Hard lessons will be been learnt from overseas expansion. Managers must learn to under-promise and over-deliver It will almost invariably cost much more then budgeted and much longer than anticipated. The investment community must appreciate the need for patience and to manage their expectations. Our companies and their local investors must learn from their mistakes rather than retreating to the safety of the boat.

[1] With apologies to John Milius and Francis Ford Coppola. From Apocalypse Now:
CHIEF: You forgot the mangoes, didn't you?
CHEF: Mangoes? There as a fucking tiger in the woods -- I could've been eaten alive. I'm never going into that jungle again. I gotta remember never get out of the boat; never get outta the boat.
They move off; swallowed by the darkness. The jungle noises remain.
WILLARD (V.O.): He was right, the Chef – Never get out of the boat. Absolutely god damn right. Unless you were going all the way. Kurtz got off the boat.

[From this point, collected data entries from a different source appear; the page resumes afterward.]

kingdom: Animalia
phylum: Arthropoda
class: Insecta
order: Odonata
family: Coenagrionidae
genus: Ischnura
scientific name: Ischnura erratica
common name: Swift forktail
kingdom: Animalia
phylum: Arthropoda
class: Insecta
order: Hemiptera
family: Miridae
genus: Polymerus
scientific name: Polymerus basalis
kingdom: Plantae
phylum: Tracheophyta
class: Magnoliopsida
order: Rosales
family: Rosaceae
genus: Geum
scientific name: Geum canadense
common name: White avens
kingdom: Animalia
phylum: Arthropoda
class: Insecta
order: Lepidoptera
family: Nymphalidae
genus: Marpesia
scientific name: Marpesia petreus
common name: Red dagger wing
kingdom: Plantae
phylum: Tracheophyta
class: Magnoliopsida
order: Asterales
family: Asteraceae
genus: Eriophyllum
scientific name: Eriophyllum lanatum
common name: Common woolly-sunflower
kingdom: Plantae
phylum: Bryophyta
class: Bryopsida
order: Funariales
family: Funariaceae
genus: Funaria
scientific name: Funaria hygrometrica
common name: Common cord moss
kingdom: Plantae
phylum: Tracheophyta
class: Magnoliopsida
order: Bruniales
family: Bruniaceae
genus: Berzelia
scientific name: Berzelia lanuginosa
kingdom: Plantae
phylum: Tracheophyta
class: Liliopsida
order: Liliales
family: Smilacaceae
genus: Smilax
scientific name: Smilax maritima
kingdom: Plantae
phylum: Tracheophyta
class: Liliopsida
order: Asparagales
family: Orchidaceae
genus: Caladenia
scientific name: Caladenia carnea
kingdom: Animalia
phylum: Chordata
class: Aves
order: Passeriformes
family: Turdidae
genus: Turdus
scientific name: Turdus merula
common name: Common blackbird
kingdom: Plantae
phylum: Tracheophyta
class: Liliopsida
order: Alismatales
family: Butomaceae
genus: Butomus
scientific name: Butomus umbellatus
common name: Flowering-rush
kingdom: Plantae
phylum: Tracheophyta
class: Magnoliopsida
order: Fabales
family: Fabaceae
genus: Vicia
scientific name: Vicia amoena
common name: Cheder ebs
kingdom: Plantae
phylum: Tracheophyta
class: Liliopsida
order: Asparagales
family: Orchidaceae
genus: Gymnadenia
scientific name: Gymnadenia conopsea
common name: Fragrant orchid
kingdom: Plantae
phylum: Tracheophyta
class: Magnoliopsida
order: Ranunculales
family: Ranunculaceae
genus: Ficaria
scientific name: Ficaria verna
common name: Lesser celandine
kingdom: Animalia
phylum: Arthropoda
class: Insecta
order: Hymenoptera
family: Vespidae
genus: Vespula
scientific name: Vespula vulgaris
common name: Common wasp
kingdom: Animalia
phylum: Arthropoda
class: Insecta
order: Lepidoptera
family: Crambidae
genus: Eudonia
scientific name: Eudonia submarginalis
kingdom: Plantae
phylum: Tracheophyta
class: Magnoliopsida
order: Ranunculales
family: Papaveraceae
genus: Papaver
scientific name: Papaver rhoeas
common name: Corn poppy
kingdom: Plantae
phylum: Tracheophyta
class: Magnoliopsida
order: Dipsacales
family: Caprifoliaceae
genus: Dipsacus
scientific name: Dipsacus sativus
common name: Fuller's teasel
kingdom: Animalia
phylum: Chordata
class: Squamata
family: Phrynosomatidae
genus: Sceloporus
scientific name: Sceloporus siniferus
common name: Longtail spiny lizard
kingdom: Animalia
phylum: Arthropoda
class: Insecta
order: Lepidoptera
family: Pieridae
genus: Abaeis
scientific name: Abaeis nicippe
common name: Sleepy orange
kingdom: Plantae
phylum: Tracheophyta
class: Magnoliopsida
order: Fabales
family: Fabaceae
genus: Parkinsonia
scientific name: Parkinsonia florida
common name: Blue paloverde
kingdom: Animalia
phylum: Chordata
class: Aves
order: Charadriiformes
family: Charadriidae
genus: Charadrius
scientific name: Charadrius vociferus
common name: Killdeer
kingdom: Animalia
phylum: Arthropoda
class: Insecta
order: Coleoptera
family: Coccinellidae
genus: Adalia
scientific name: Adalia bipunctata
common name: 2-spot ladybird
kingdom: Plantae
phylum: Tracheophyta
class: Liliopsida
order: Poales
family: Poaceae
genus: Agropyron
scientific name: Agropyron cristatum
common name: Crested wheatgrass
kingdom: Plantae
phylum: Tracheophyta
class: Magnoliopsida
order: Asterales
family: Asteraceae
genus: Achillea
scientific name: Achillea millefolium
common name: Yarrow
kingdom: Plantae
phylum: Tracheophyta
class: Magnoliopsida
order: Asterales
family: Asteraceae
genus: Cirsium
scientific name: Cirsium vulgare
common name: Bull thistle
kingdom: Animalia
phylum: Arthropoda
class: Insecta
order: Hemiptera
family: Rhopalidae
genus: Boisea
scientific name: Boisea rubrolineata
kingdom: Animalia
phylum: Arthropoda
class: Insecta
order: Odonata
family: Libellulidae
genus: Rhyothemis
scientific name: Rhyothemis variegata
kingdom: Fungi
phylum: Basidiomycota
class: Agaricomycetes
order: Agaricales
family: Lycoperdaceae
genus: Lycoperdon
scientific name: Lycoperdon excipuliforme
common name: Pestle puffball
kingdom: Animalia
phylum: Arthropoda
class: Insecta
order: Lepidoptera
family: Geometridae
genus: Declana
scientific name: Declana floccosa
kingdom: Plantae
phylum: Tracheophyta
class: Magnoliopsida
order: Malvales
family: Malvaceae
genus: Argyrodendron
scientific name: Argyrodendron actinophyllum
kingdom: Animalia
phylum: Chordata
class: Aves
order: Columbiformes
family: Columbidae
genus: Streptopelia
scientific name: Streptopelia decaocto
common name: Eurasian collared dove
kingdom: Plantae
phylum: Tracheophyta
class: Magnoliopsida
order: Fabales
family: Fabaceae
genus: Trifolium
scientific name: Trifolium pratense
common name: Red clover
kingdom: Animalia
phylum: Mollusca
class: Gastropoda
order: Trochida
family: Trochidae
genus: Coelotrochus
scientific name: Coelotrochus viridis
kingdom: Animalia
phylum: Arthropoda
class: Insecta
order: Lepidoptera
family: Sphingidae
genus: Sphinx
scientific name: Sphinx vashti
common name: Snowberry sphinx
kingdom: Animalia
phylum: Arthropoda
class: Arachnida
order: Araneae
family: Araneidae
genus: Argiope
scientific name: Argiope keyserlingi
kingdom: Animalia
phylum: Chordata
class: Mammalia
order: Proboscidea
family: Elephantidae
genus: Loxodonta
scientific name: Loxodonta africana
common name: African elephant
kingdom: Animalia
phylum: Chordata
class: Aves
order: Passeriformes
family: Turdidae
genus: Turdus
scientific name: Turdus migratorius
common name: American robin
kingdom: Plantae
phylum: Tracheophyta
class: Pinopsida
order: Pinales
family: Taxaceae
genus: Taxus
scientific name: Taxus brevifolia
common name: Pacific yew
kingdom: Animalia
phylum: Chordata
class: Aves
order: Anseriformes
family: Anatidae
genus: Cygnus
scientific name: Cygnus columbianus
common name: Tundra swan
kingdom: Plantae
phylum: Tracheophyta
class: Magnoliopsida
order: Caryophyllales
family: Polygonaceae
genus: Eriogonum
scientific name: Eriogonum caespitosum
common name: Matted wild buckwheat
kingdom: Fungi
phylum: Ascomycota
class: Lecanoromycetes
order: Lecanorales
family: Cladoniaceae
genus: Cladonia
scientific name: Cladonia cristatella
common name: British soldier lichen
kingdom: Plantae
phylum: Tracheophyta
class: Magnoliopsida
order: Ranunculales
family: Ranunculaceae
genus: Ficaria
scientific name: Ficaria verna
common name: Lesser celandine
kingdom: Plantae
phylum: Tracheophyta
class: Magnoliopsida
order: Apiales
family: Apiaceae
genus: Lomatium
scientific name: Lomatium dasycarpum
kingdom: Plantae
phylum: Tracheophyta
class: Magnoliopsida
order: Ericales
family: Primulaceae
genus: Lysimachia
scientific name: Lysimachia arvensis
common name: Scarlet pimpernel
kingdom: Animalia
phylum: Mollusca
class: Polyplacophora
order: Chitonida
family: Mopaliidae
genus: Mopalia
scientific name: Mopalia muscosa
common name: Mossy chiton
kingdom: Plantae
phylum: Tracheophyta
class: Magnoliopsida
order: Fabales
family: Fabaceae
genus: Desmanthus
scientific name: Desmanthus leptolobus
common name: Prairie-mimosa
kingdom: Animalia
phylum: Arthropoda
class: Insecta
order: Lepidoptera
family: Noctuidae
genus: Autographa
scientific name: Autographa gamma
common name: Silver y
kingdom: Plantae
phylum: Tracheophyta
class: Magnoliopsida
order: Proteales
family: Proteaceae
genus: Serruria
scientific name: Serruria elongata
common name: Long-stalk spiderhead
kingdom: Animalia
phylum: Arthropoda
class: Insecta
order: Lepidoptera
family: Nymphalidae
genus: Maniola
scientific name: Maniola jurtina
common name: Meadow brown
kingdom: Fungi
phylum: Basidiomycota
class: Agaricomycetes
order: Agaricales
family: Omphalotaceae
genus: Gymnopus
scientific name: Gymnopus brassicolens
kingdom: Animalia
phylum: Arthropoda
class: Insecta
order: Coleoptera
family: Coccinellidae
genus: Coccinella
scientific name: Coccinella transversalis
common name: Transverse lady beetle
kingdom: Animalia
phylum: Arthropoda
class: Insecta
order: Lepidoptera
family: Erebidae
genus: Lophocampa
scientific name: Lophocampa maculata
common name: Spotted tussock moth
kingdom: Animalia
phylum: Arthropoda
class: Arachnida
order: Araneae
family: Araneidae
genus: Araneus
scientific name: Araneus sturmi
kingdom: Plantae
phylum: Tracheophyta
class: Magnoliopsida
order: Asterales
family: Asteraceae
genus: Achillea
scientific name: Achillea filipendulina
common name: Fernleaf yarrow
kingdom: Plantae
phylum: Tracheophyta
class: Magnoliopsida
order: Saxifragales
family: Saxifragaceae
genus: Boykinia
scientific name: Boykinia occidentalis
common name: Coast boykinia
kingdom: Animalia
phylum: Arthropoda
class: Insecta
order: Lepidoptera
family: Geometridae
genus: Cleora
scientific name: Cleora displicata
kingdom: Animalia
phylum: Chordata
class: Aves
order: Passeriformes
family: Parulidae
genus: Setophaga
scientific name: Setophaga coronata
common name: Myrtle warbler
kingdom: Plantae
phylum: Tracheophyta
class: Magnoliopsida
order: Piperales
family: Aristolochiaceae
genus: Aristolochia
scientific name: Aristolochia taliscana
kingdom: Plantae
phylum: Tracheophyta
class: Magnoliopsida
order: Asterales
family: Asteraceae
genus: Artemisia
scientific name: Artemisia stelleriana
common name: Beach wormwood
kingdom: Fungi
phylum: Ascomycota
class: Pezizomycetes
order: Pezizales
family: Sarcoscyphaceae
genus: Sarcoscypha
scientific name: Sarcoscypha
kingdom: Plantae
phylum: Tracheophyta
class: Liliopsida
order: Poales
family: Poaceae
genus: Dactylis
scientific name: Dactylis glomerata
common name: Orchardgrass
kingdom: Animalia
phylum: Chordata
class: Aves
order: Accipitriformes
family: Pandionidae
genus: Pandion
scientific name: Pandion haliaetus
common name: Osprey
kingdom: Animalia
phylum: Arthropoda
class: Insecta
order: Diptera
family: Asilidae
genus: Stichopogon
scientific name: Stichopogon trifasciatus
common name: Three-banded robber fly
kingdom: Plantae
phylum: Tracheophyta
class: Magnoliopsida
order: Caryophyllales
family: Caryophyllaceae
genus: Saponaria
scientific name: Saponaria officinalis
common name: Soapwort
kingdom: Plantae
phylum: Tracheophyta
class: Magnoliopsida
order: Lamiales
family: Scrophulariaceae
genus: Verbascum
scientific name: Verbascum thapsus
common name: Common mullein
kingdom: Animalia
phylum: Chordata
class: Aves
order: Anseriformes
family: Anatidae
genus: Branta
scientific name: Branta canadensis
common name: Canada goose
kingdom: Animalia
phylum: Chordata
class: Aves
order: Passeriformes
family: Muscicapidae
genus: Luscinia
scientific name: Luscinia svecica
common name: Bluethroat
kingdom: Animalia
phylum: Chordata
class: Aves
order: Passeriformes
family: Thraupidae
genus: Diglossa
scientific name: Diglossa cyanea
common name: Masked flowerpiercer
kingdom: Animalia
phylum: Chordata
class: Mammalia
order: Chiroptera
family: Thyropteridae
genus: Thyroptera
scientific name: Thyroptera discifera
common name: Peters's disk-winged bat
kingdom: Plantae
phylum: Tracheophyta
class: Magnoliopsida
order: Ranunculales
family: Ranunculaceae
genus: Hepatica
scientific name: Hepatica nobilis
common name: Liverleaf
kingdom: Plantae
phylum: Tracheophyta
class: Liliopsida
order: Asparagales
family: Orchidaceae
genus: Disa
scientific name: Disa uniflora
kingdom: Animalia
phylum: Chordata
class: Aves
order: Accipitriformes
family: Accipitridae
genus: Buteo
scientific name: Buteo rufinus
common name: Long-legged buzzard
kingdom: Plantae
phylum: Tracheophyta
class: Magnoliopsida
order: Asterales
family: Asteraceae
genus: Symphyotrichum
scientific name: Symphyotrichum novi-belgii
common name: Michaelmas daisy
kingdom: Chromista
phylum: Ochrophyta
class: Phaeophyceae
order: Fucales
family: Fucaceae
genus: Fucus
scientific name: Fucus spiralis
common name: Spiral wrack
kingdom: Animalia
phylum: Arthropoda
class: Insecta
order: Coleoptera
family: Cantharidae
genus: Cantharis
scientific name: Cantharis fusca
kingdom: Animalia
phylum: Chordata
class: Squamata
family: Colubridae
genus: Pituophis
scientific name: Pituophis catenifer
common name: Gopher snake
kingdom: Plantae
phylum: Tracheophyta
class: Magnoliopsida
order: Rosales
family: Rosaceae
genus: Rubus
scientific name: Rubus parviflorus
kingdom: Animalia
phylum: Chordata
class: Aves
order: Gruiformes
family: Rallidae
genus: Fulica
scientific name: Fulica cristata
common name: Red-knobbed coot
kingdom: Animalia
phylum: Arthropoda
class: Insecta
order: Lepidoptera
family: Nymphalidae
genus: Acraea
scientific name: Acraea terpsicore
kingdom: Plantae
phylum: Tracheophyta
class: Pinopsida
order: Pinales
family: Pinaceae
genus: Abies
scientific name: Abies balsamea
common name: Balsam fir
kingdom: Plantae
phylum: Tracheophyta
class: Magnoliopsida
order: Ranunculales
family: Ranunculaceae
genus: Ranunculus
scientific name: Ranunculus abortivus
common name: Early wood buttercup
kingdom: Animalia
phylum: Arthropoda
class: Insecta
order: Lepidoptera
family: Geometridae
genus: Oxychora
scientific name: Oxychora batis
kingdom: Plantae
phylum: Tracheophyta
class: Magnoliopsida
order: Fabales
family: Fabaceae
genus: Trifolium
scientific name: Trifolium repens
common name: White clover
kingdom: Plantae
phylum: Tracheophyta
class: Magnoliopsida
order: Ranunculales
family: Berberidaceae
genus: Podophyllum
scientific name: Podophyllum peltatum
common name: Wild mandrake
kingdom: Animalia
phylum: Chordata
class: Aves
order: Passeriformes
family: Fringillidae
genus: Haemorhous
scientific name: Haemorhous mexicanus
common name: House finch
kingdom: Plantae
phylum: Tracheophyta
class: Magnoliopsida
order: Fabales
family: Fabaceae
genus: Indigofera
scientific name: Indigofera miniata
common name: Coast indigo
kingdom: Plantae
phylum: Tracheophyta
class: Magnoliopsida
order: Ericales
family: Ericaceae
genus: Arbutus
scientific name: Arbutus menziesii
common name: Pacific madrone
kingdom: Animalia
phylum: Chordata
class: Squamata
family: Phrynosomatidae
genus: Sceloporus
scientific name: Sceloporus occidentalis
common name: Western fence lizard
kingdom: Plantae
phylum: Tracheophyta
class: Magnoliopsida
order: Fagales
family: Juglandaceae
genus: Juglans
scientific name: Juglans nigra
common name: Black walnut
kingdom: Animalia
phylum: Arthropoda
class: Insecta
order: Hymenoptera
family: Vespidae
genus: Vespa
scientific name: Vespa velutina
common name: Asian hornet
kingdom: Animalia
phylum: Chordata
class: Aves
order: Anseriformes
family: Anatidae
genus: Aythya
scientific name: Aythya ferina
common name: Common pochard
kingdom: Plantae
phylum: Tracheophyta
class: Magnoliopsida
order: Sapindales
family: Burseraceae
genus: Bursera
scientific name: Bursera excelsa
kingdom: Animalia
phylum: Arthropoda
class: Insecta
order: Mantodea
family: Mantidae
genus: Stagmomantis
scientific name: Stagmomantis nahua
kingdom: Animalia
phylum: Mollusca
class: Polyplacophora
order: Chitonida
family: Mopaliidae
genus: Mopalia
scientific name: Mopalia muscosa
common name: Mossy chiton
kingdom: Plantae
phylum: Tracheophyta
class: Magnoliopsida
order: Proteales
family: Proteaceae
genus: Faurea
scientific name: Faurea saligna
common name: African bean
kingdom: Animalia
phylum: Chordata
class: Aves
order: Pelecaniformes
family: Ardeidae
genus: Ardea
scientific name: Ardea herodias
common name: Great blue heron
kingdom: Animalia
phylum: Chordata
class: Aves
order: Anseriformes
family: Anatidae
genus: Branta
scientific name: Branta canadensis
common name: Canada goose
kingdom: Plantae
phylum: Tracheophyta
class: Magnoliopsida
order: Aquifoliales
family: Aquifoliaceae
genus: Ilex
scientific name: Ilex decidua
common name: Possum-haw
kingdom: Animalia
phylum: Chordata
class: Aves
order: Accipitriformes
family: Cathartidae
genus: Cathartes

He split from the whole fuckin' program.
[2] Jan Eakin “Home truths and global warnings” The Age (Melbourne) 20/05/ 2003.
[3] Investing in Australia at http://www.dfat.gov.au/geo/australia/tradingnation/investing_in_australia.html
[4] Offshore Investment by Australian Firms: Survey Evidence, Productivity Commission, Commission Research Paper, , Feb-02
[5] Chris Wright “Overseas And Under Water” Australian Financial Review 24/05/2003.
[6] Bill Beerworth “Going global needs right model” The Australian Financial Review 06/05/2003.
[7] Adele Ferguson and David James “Secrets and traps” Business Review Weekly 06/05/2003 pg 40.
[8] Bill Beerworth “Going global needs right model” The Australian Financial Review 06/05/2003.
[9] Bill Beerworth “Going global needs right model” The Australian Financial Review 06/05/2003.
[10] Adele Ferguson and David James “Secrets and traps” Business Review Weekly 06/05/2003 pg 40
[11] Skontnicki Tom “The branch-office economy fights back” Business Review Weekly 06/5/2001 pg 35
[12] The Government has announced an intention to consider these matters “Review of International Taxation Arrangements – Consultation Paper” 26/08/2002
[13] Adele Ferguson and David James “Secrets and traps” Business Review Weekly 06/05/2003 pg 40 The authors survey a number of companies and conclude that the reasons include: failure to stick closely to core areas of expertise; failure to take a long-term strategic view; flooding the foreign acquisition with second-rate expatriates who do not understand the culture, market or legal system; paying too much for the business; failure to manage synergies; and an inability to buy the number-one or number-two business. In addition, Australian companies' lack of size makes it difficult to use acquisitions to create cross-border advantages between different consumer and financial.